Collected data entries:
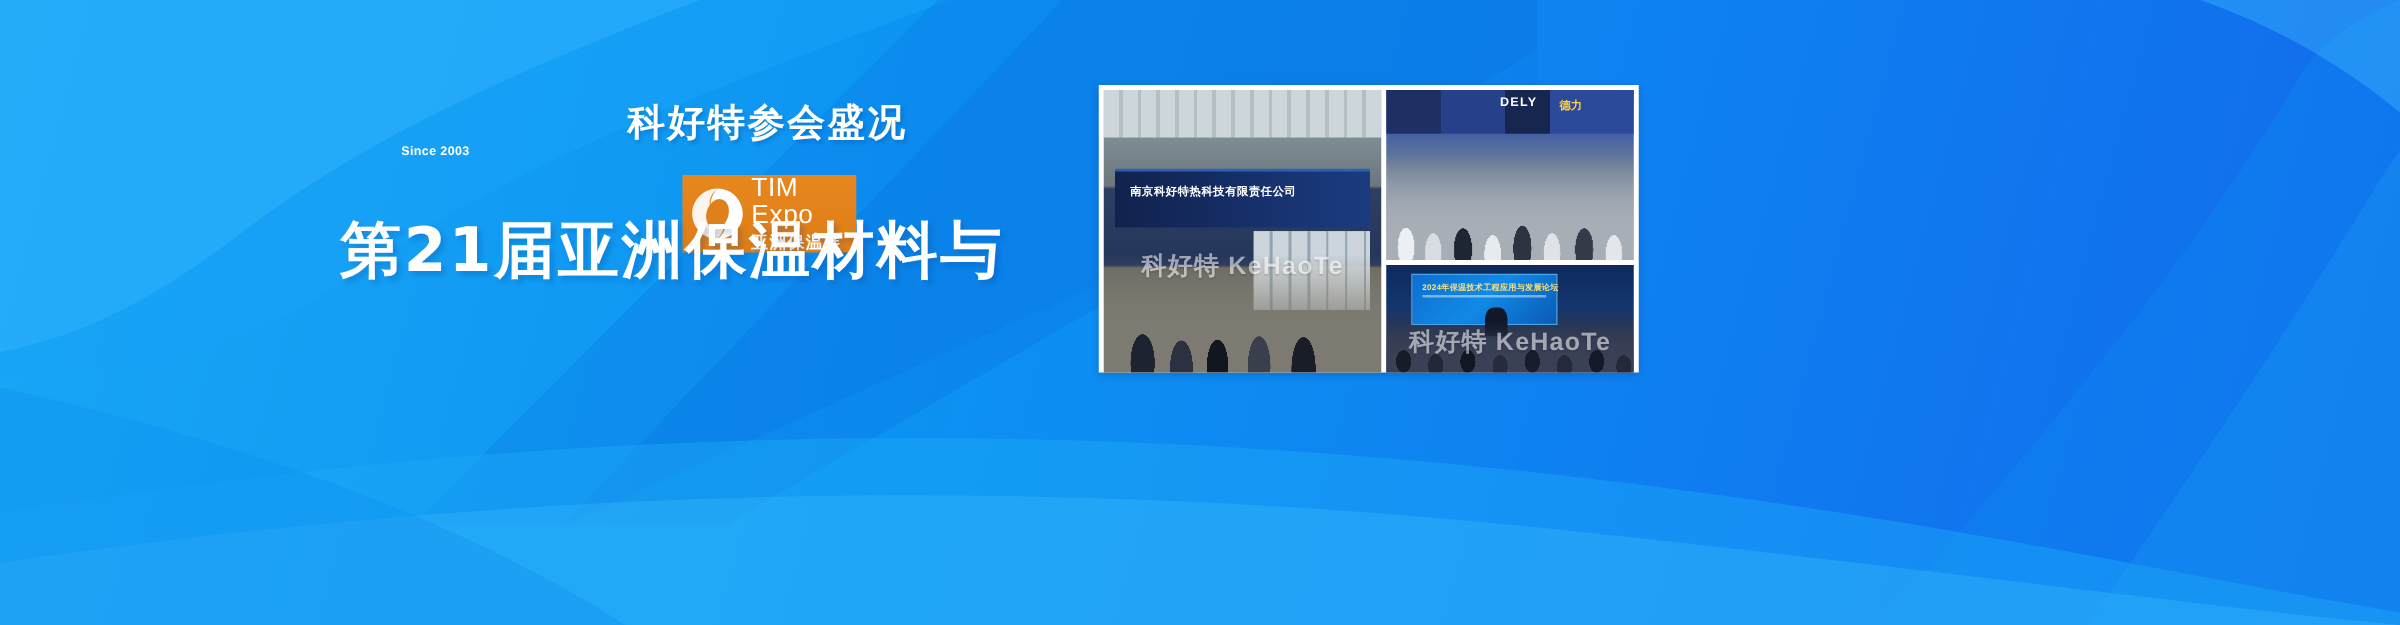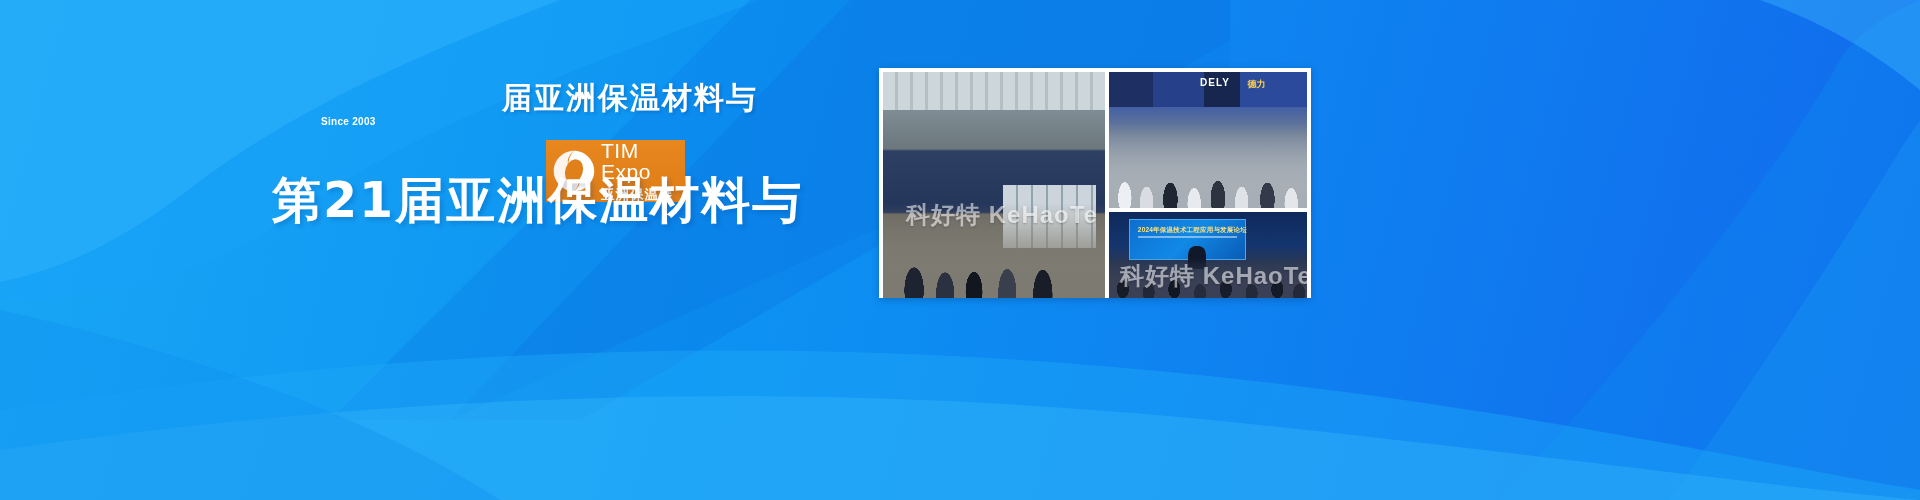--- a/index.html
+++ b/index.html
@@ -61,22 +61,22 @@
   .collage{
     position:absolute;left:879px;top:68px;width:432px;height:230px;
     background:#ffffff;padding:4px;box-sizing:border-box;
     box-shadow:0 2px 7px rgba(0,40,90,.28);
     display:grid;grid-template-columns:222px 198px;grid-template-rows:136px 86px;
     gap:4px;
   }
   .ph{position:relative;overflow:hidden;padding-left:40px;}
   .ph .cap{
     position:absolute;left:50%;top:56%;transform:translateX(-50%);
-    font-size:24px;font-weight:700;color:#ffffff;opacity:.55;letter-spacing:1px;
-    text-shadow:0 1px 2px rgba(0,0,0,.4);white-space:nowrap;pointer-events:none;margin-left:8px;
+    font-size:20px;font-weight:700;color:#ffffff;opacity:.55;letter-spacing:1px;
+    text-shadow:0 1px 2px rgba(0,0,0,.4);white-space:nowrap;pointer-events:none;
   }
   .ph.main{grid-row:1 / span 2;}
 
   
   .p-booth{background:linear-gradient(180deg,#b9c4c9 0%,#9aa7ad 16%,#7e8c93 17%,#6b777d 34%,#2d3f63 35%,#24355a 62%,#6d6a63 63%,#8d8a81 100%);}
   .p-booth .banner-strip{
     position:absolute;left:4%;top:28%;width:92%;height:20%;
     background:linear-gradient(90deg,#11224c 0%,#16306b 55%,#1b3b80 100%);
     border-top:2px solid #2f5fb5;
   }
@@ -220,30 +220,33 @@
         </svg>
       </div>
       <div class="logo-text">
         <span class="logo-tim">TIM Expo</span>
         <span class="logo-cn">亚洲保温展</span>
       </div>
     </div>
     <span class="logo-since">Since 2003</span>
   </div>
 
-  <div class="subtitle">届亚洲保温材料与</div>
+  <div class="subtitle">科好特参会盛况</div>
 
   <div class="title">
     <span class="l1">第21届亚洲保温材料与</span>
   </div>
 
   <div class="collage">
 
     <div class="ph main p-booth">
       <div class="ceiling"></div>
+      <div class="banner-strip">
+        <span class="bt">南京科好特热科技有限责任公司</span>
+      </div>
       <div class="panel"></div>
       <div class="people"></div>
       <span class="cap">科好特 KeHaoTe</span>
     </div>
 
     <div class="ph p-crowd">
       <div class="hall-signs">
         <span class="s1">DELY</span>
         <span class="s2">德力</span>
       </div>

...

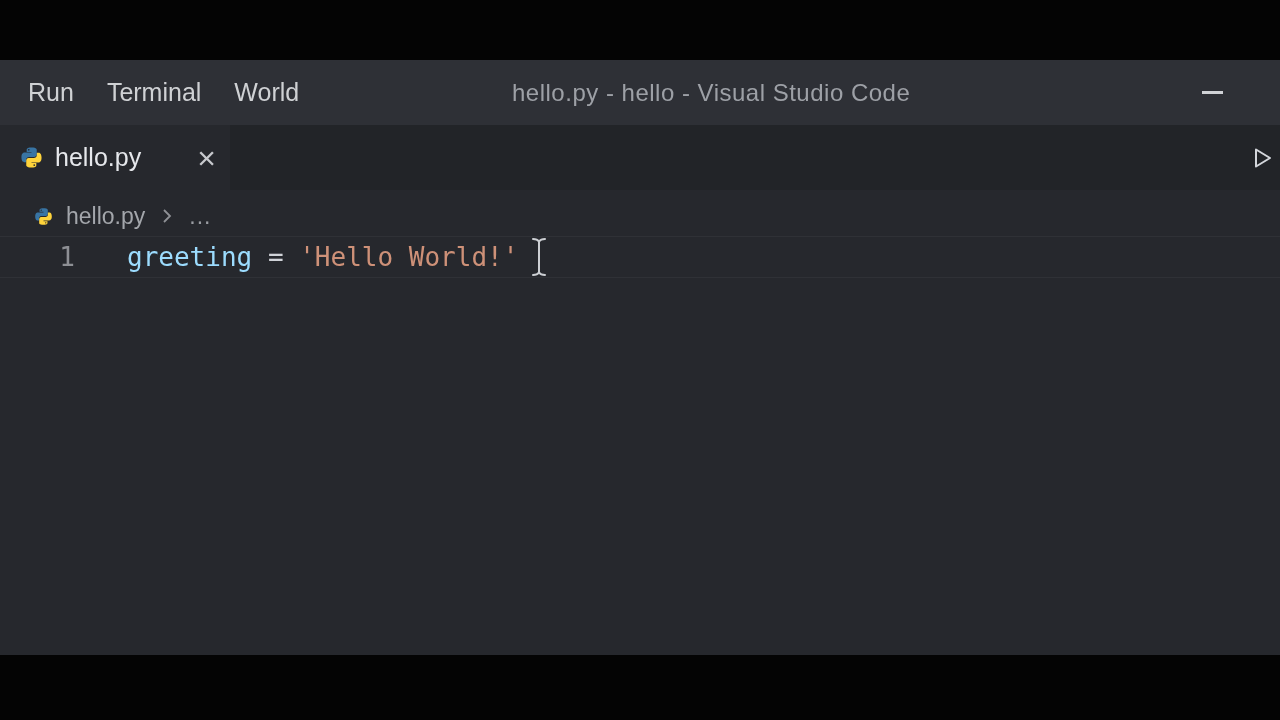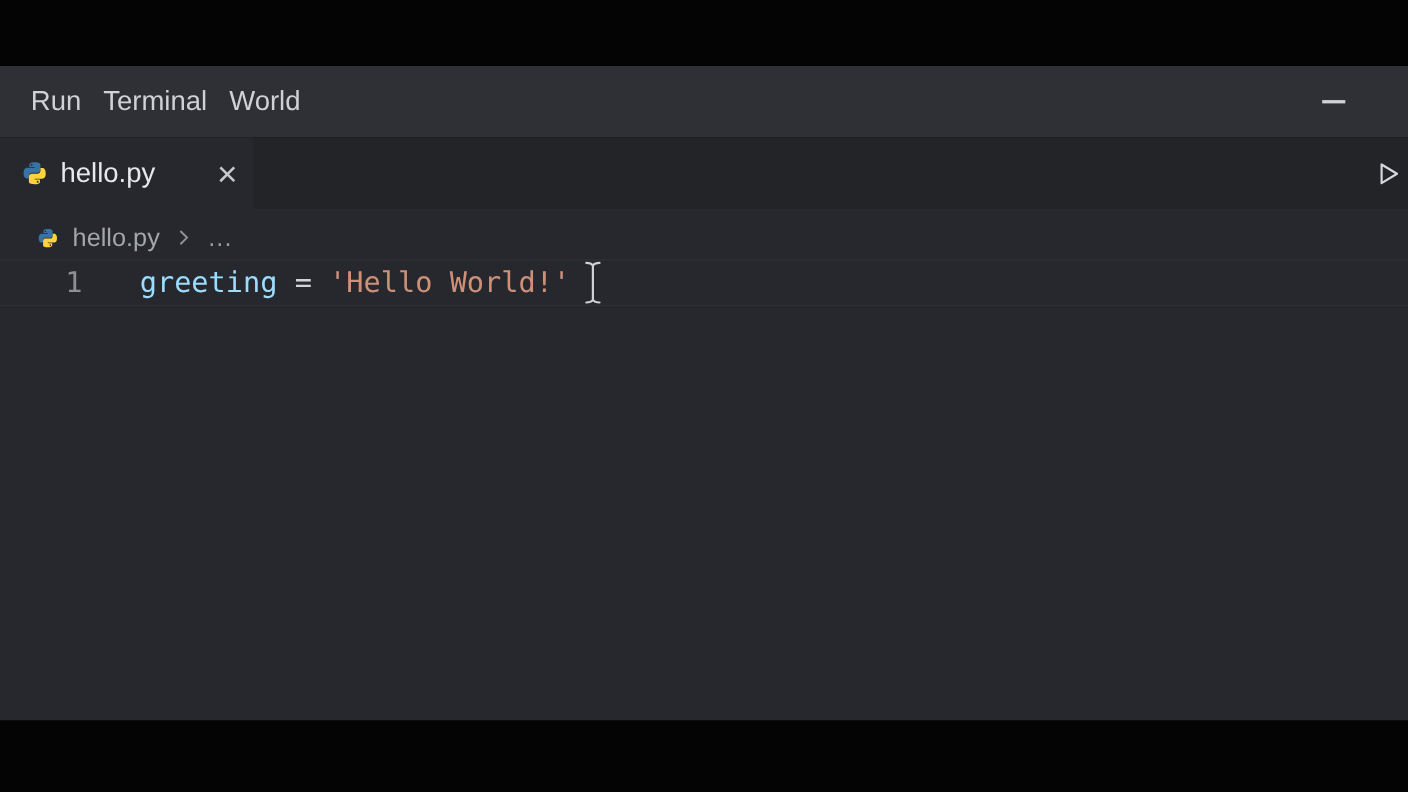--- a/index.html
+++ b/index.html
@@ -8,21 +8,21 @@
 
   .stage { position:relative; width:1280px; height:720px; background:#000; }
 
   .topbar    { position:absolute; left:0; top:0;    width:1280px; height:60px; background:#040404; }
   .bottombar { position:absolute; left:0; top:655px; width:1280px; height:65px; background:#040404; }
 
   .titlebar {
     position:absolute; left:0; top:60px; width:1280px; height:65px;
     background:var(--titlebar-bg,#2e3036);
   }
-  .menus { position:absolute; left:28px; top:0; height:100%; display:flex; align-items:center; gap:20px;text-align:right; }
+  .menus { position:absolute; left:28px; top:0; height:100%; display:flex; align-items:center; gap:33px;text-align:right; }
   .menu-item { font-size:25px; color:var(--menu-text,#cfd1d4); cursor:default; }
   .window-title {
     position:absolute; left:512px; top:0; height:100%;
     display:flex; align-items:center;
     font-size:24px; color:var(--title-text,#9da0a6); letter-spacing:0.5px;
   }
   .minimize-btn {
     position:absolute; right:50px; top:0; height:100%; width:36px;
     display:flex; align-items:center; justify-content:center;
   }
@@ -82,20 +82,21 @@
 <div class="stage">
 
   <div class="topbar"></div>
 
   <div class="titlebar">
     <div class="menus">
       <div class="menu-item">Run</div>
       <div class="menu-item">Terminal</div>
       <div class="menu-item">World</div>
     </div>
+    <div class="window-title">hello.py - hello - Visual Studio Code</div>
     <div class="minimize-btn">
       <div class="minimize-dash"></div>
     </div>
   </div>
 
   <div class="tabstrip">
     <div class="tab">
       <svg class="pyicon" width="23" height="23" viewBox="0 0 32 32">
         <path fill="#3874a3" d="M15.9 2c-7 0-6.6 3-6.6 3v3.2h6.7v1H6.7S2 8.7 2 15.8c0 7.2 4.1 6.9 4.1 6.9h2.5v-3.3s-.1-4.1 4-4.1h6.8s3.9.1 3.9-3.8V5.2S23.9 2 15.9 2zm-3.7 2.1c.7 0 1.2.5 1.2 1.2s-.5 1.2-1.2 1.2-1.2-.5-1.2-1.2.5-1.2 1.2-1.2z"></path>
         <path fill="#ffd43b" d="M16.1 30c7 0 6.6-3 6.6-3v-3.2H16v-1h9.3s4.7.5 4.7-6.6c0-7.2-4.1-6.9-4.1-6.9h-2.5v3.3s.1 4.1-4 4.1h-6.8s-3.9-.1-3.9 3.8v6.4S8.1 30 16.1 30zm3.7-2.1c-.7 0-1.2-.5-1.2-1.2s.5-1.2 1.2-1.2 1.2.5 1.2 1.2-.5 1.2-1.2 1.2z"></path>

INSTRUCTION >> The required output is the stretch of entries above from the line containing "2c-7 0-6.6 3-6.6" through the line containing "30c7 0 6.6-3", reproduced exactly.

WRITTEN RESPONSE >>
         <path fill="#3874a3" d="M15.9 2c-7 0-6.6 3-6.6 3v3.2h6.7v1H6.7S2 8.7 2 15.8c0 7.2 4.1 6.9 4.1 6.9h2.5v-3.3s-.1-4.1 4-4.1h6.8s3.9.1 3.9-3.8V5.2S23.9 2 15.9 2zm-3.7 2.1c.7 0 1.2.5 1.2 1.2s-.5 1.2-1.2 1.2-1.2-.5-1.2-1.2.5-1.2 1.2-1.2z"></path>
         <path fill="#ffd43b" d="M16.1 30c7 0 6.6-3 6.6-3v-3.2H16v-1h9.3s4.7.5 4.7-6.6c0-7.2-4.1-6.9-4.1-6.9h-2.5v3.3s.1 4.1-4 4.1h-6.8s-3.9-.1-3.9 3.8v6.4S8.1 30 16.1 30zm3.7-2.1c-.7 0-1.2-.5-1.2-1.2s.5-1.2 1.2-1.2 1.2.5 1.2 1.2-.5 1.2-1.2 1.2z"></path>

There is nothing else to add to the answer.